Focusing on subscriptions
On the commercial side, so about 95% of our revenue right now comes from direct paid subscriptions. And the other 5% is a combination of merch sales, sponsorships on the site, podcast, ad revenue, Twitch streaming ad revenue split.
And so in terms of growing…for the subscriber base, I think we can still grow that. Every week or two, we get an email from someone who says, ‘You know, I used to love reading so much of the old site, and I didn’t know about Defector. But I’m glad I found out about it.’
And so there’s still some low hanging fruit as it were to just reach those people who are wondering where this group of writers went. But we also hope our writing can reach other populations who didn’t necessarily know the origin story, and they just, they just like the writing, and they’re willing to pay for it.
GB News, a right-of-centre 24/7 rolling news channel launched last week. The biggest media launch in the UK for 30 years.
Its focus has been to provide an ‘anti-woke’ alternative to established news channels – specifically BBC and Sky – which are considered by some to be left leaning. It has been described as a UK Fox news although BBC media editor Amol Rajan says that’s over simplifying things.
The launch has been plagued with technical mishaps, to the point that internal reports paint a picture of chaos and overwork behind the scenes to get it fixed. It has been noted that a £25m annual budget for a rolling news channel is relatively low compared to its peers. A Twitter account cataloguing those failures rapidly gained over 70,000 followers, has 29.2 million impressions in 6 days and its founder was featured in The Telegraph.
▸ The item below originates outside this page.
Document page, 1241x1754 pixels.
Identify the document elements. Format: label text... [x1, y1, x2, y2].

The launch – technical issues aside – has been marred with some controversy. The pressure group Stop Funding Hate, which has been asking advertisers to reconsider placing their adspend opposite the channel’s content since before launch – has redoubled its efforts since launch.
That in turn has led to an entirely new culture war (though not of the kind Andrew Neil expected) around the rights of advertisers and brands to pull advertisements from the channel, with proponents of SFH arguing it’s ultimately about consumer choice and GB News defenders arguing mostly incoherently about it being a free speech issue.
News in brief
- The New York Times and The Athletic End Acquisition Talks because they couldn’t agree on a price. No surprise, because who knows what The Athletic is actually worth.
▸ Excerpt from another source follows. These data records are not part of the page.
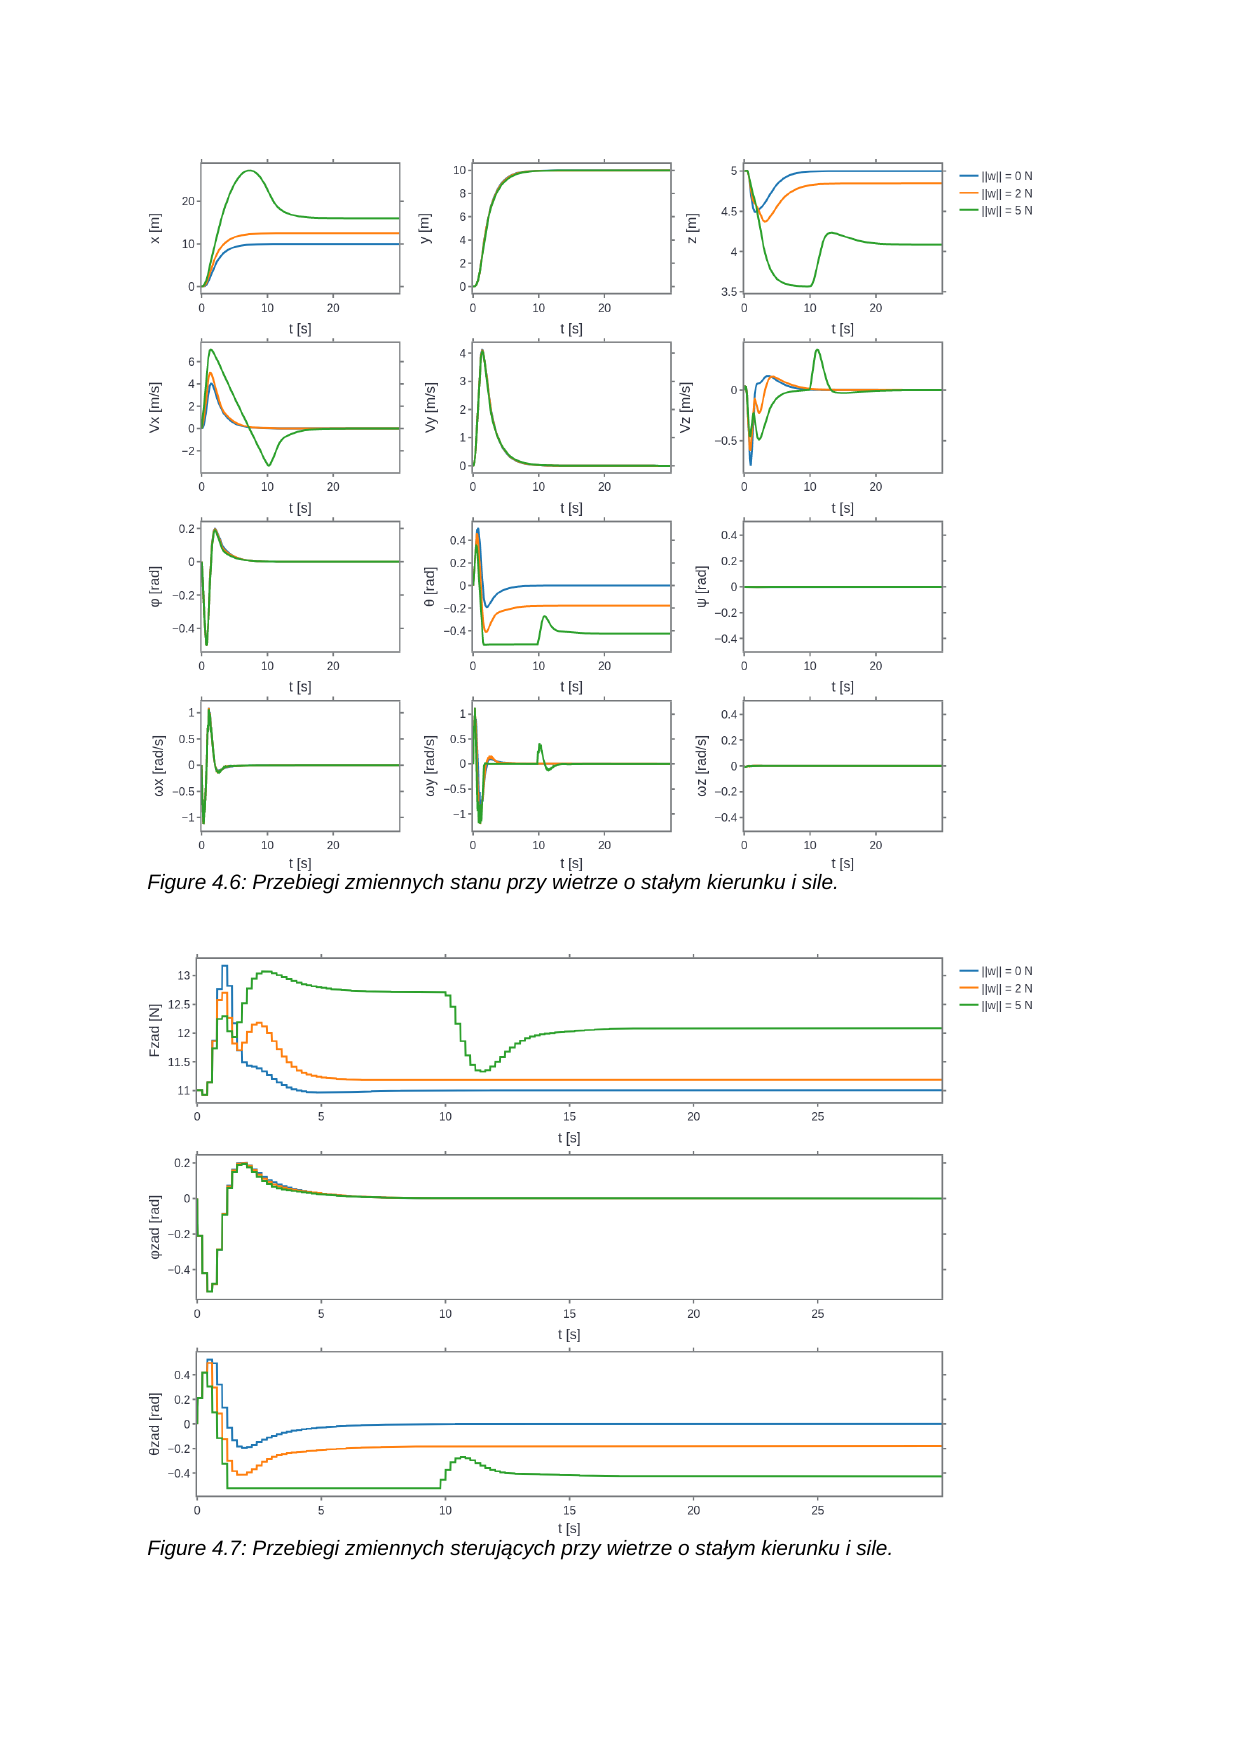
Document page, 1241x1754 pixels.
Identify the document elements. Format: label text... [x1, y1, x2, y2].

picture [147, 159, 1035, 871]
picture [147, 954, 1035, 1536]
text Figure 4.7: Przebiegi zmiennych sterujących przy wietrze o stałym kierunku i sile. [147, 1536, 1035, 1560]
text Figure 4.6: Przebiegi zmiennych stanu przy wietrze o stałym kierunku i sile. [147, 871, 1035, 894]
- Despite consolidation, ownership of the UK magazine industry remains more diverse than newspapers. 3 families own 80% of UK print newspaper circulation. Burda and Hearst only manage 33%.
- Annual revenue at ByteDance, TikTok owner, jumped to $34.3 Billion last year. That’s double, year on year, 111% to be precise. It’s profits went up 90+% but it still posted a net loss for 2020 of $45 billion.
- The Week has never really done too much on the web, but looks like things are starting to change. It has redesigned its U.S. site to ‘catch up to advertiser demand’ for more native advertising opportunities.
- Skift founder Rafat Ali says travel is back, and back it is with a vengeance in countries that are opening up post-vaccination. To prove the point Skift has bought the hotel industry newsletter the Daily Lodging Report.
- In the UK, Channel 4 is reportedly being lined up for privatisation as soon as next year – with the FT citing the rise of streaming services as commercial rivals to linear television as a reason for the change.
- A16z has entered the publishing world with ‘Future’, a tech-focused news site that will act as advocate for tech (and the VC firm’s interests), joining Coinbase’s platform as a news site that bypasses journalists entirely and defends the funding firms’ interests.